The site also hosted the 2017 New England championships and this October will be home to the 20th annual Maine Cross Country Festival of Champions, an event hosted by Belfast and Brewer high schools that in a normal year attracts 1,800 runners from Maine and beyond.
When Nealey began working on the 90-acre plot of land next to the middle school to create the course, attracting big meets to Belfast was on his mind.
“I thought it would be really cool to be able to have a state meet at Belfast so I started building the course,” he said. “Because of the possibilities that the land had I thought it could be a really good course, so I took an excavator in and ditched the sides and Dave Jeffrey came down and we walked the course and laid it out and started building it.”
The goal was not only to provide a fast course with plenty of room for the runners, but also to make it spectator-friendly.
“My frustration with cross country is with so many courses you see the kids leave and then you see them come back and that’s it,” Nealey said. “When we designed it, I wanted to lay it out so you’d have multiple opportunities to see the athletes run by you.
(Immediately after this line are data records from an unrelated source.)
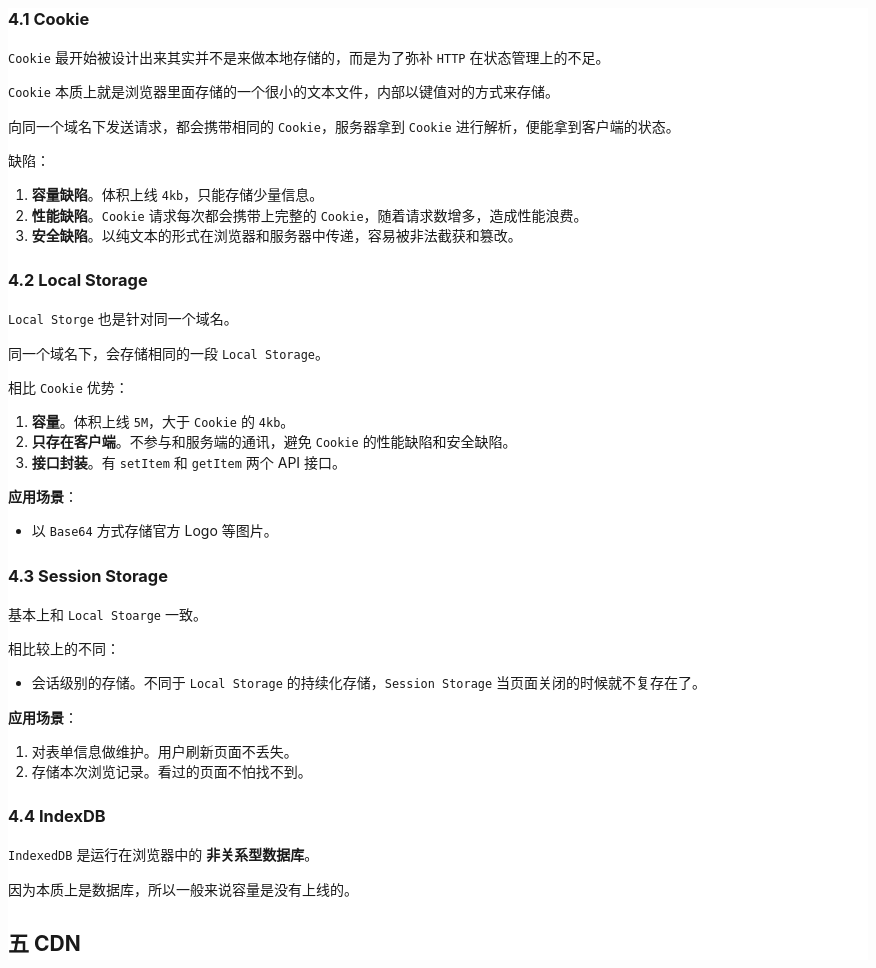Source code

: 

### 4.1 Cookie



`Cookie` 最开始被设计出来其实并不是来做本地存储的，而是为了弥补 `HTTP` 在状态管理上的不足。

`Cookie` 本质上就是浏览器里面存储的一个很小的文本文件，内部以键值对的方式来存储。

向同一个域名下发送请求，都会携带相同的 `Cookie`，服务器拿到 `Cookie` 进行解析，便能拿到客户端的状态。

缺陷：

1. **容量缺陷**。体积上线 `4kb`，只能存储少量信息。
2. **性能缺陷**。`Cookie` 请求每次都会携带上完整的 `Cookie`，随着请求数增多，造成性能浪费。
3. **安全缺陷**。以纯文本的形式在浏览器和服务器中传递，容易被非法截获和篡改。

### 4.2 Local Storage



`Local Storge` 也是针对同一个域名。

同一个域名下，会存储相同的一段 `Local Storage`。

相比 `Cookie` 优势：

1. **容量**。体积上线 `5M`，大于 `Cookie` 的 `4kb`。
2. **只存在客户端**。不参与和服务端的通讯，避免 `Cookie` 的性能缺陷和安全缺陷。
3. **接口封装**。有 `setItem` 和 `getItem` 两个 API 接口。

**应用场景**：

* 以 `Base64` 方式存储官方 Logo 等图片。

### 4.3 Session Storage



基本上和 `Local Stoarge` 一致。

相比较上的不同：

* 会话级别的存储。不同于 `Local Storage` 的持续化存储，`Session Storage` 当页面关闭的时候就不复存在了。

**应用场景**：

1. 对表单信息做维护。用户刷新页面不丢失。
2. 存储本次浏览记录。看过的页面不怕找不到。

### 4.4 IndexDB



`IndexedDB` 是运行在浏览器中的 **非关系型数据库**。

因为本质上是数据库，所以一般来说容量是没有上线的。

## 五 CDN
I think that adds to the excitement for the spectators and the athletes.”
Look for Nealey not to completely leave the track and running scene.
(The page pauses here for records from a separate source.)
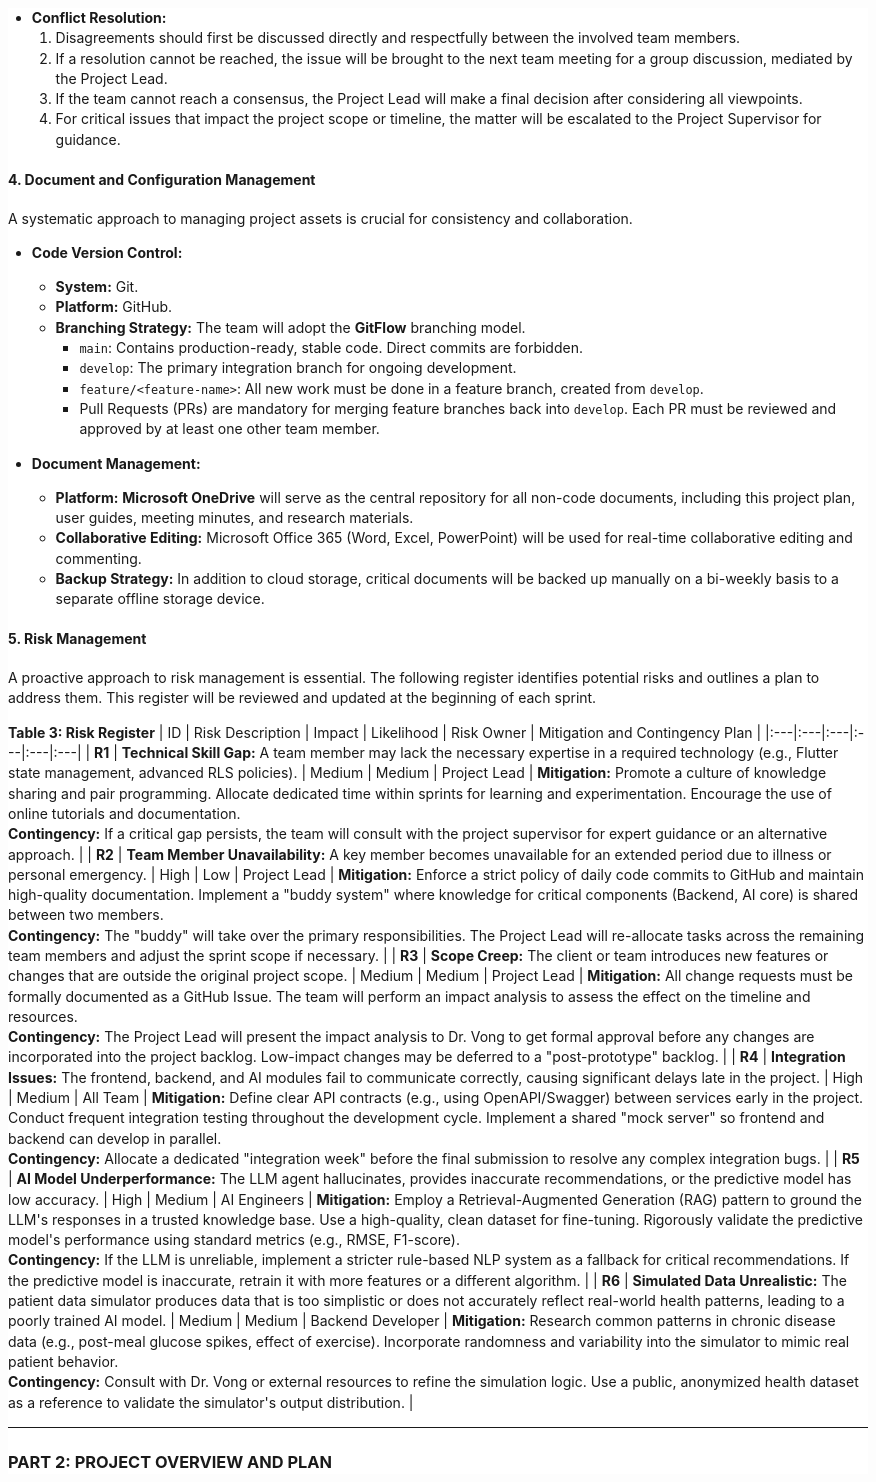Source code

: *   **Conflict Resolution:**
    1.  Disagreements should first be discussed directly and respectfully between the involved team members.
    2.  If a resolution cannot be reached, the issue will be brought to the next team meeting for a group discussion, mediated by the Project Lead.
    3.  If the team cannot reach a consensus, the Project Lead will make a final decision after considering all viewpoints.
    4.  For critical issues that impact the project scope or timeline, the matter will be escalated to the Project Supervisor for guidance.

#### 4. Document and Configuration Management

A systematic approach to managing project assets is crucial for consistency and collaboration.

*   **Code Version Control:**
    *   **System:** Git.
    *   **Platform:** GitHub.
    *   **Branching Strategy:** The team will adopt the **GitFlow** branching model.
        *   `main`: Contains production-ready, stable code. Direct commits are forbidden.
        *   `develop`: The primary integration branch for ongoing development.
        *   `feature/<feature-name>`: All new work must be done in a feature branch, created from `develop`.
        *   Pull Requests (PRs) are mandatory for merging feature branches back into `develop`. Each PR must be reviewed and approved by at least one other team member.

*   **Document Management:**
    *   **Platform:** **Microsoft OneDrive** will serve as the central repository for all non-code documents, including this project plan, user guides, meeting minutes, and research materials.
    *   **Collaborative Editing:** Microsoft Office 365 (Word, Excel, PowerPoint) will be used for real-time collaborative editing and commenting.
    *   **Backup Strategy:** In addition to cloud storage, critical documents will be backed up manually on a bi-weekly basis to a separate offline storage device.

#### 5. Risk Management

A proactive approach to risk management is essential. The following register identifies potential risks and outlines a plan to address them. This register will be reviewed and updated at the beginning of each sprint.

**Table 3: Risk Register**
| ID | Risk Description | Impact | Likelihood | Risk Owner | Mitigation and Contingency Plan |
|:---|:---|:---|:---|:---|:---|
| **R1** | **Technical Skill Gap:** A team member may lack the necessary expertise in a required technology (e.g., Flutter state management, advanced RLS policies). | Medium | Medium | Project Lead | **Mitigation:** Promote a culture of knowledge sharing and pair programming. Allocate dedicated time within sprints for learning and experimentation. Encourage the use of online tutorials and documentation. <br> **Contingency:** If a critical gap persists, the team will consult with the project supervisor for expert guidance or an alternative approach. |
| **R2** | **Team Member Unavailability:** A key member becomes unavailable for an extended period due to illness or personal emergency. | High | Low | Project Lead | **Mitigation:** Enforce a strict policy of daily code commits to GitHub and maintain high-quality documentation. Implement a "buddy system" where knowledge for critical components (Backend, AI core) is shared between two members. <br> **Contingency:** The "buddy" will take over the primary responsibilities. The Project Lead will re-allocate tasks across the remaining team members and adjust the sprint scope if necessary. |
| **R3** | **Scope Creep:** The client or team introduces new features or changes that are outside the original project scope. | Medium | Medium | Project Lead | **Mitigation:** All change requests must be formally documented as a GitHub Issue. The team will perform an impact analysis to assess the effect on the timeline and resources. <br> **Contingency:** The Project Lead will present the impact analysis to Dr. Vong to get formal approval before any changes are incorporated into the project backlog. Low-impact changes may be deferred to a "post-prototype" backlog. |
| **R4** | **Integration Issues:** The frontend, backend, and AI modules fail to communicate correctly, causing significant delays late in the project. | High | Medium | All Team | **Mitigation:** Define clear API contracts (e.g., using OpenAPI/Swagger) between services early in the project. Conduct frequent integration testing throughout the development cycle. Implement a shared "mock server" so frontend and backend can develop in parallel. <br> **Contingency:** Allocate a dedicated "integration week" before the final submission to resolve any complex integration bugs. |
| **R5** | **AI Model Underperformance:** The LLM agent hallucinates, provides inaccurate recommendations, or the predictive model has low accuracy. | High | Medium | AI Engineers | **Mitigation:** Employ a Retrieval-Augmented Generation (RAG) pattern to ground the LLM's responses in a trusted knowledge base. Use a high-quality, clean dataset for fine-tuning. Rigorously validate the predictive model's performance using standard metrics (e.g., RMSE, F1-score). <br> **Contingency:** If the LLM is unreliable, implement a stricter rule-based NLP system as a fallback for critical recommendations. If the predictive model is inaccurate, retrain it with more features or a different algorithm. |
| **R6** | **Simulated Data Unrealistic:** The patient data simulator produces data that is too simplistic or does not accurately reflect real-world health patterns, leading to a poorly trained AI model. | Medium | Medium | Backend Developer | **Mitigation:** Research common patterns in chronic disease data (e.g., post-meal glucose spikes, effect of exercise). Incorporate randomness and variability into the simulator to mimic real patient behavior. <br> **Contingency:** Consult with Dr. Vong or external resources to refine the simulation logic. Use a public, anonymized health dataset as a reference to validate the simulator's output distribution. |

---
### PART 2: PROJECT OVERVIEW AND PLAN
He’ll continue to help out at the Festival of Champions and other events, and if his son ever decides to return to the midcoast and coach track he won’t have to look far for an assistant.
In the meantime, there are grandchildren to enjoy and another house to build.
“Giving up coaching for some people would be really difficult because their whole life is involved in it, but he has so many other irons in the fire that he’s just going to go on and do other things. That’s just the way he is,” Jeffrey said.
“We’ll miss him, because he was really good for the sport.”